• Dataset content
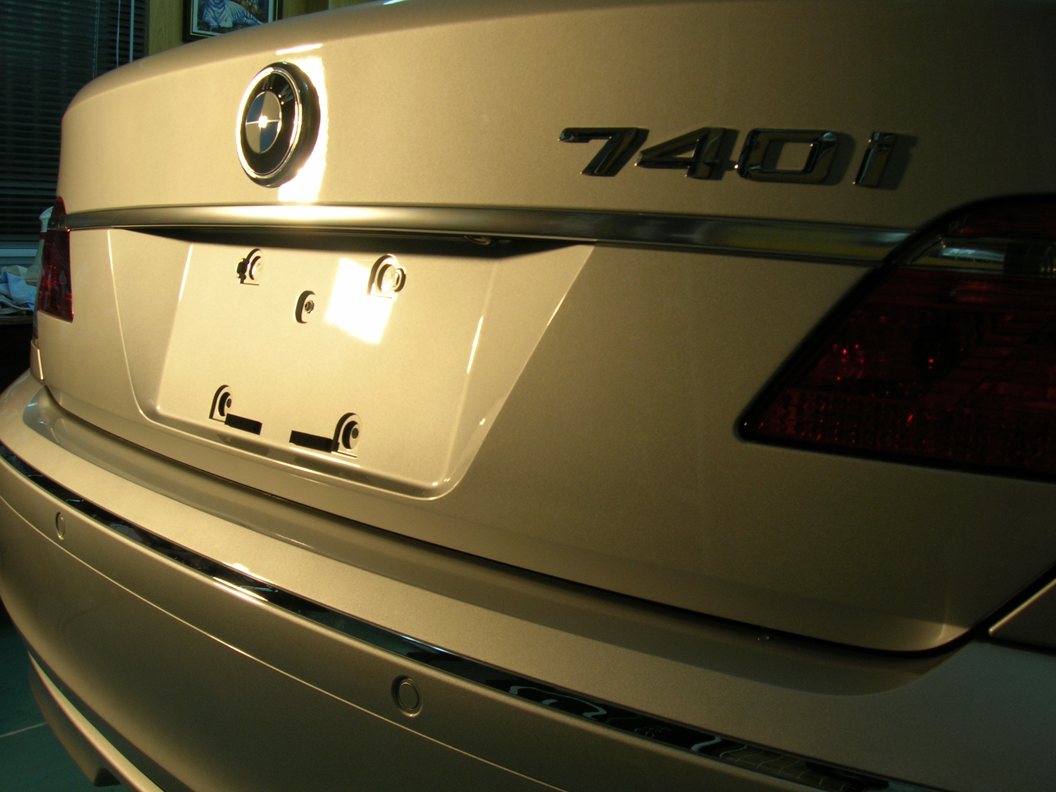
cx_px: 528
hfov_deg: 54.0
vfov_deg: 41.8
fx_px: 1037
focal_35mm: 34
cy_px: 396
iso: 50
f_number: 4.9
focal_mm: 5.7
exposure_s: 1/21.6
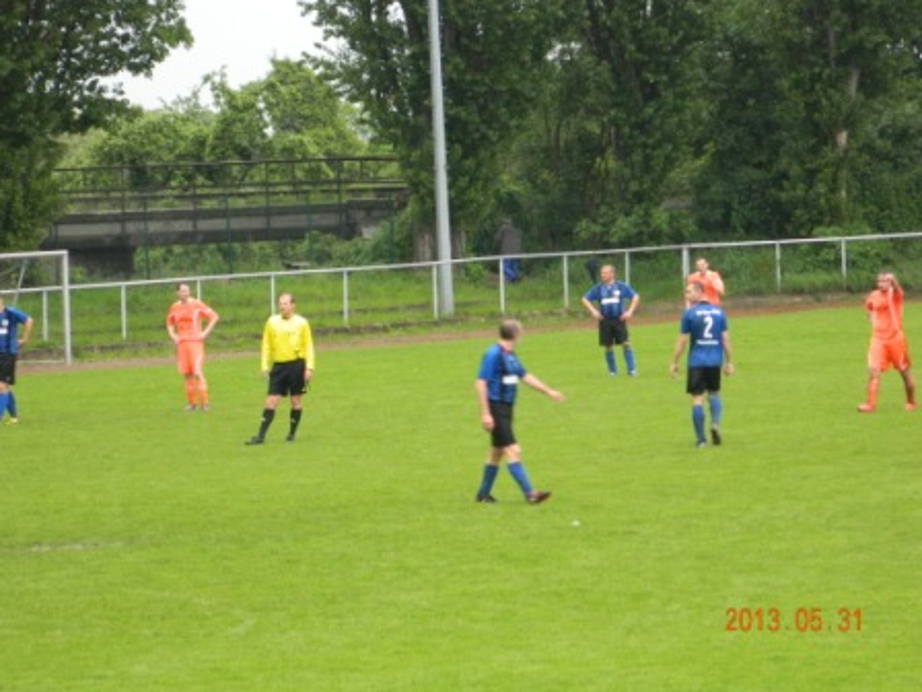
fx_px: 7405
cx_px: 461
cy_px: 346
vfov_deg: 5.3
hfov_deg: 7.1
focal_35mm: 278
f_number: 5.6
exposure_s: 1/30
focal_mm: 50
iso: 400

• Directive
Nothing but an exact copy of the data, without its images, should make up your answer.

• Solved exercise
cx_px: 528
hfov_deg: 54.0
vfov_deg: 41.8
fx_px: 1037
focal_35mm: 34
cy_px: 396
iso: 50
f_number: 4.9
focal_mm: 5.7
exposure_s: 1/21.6
fx_px: 7405
cx_px: 461
cy_px: 346
vfov_deg: 5.3
hfov_deg: 7.1
focal_35mm: 278
f_number: 5.6
exposure_s: 1/30
focal_mm: 50
iso: 400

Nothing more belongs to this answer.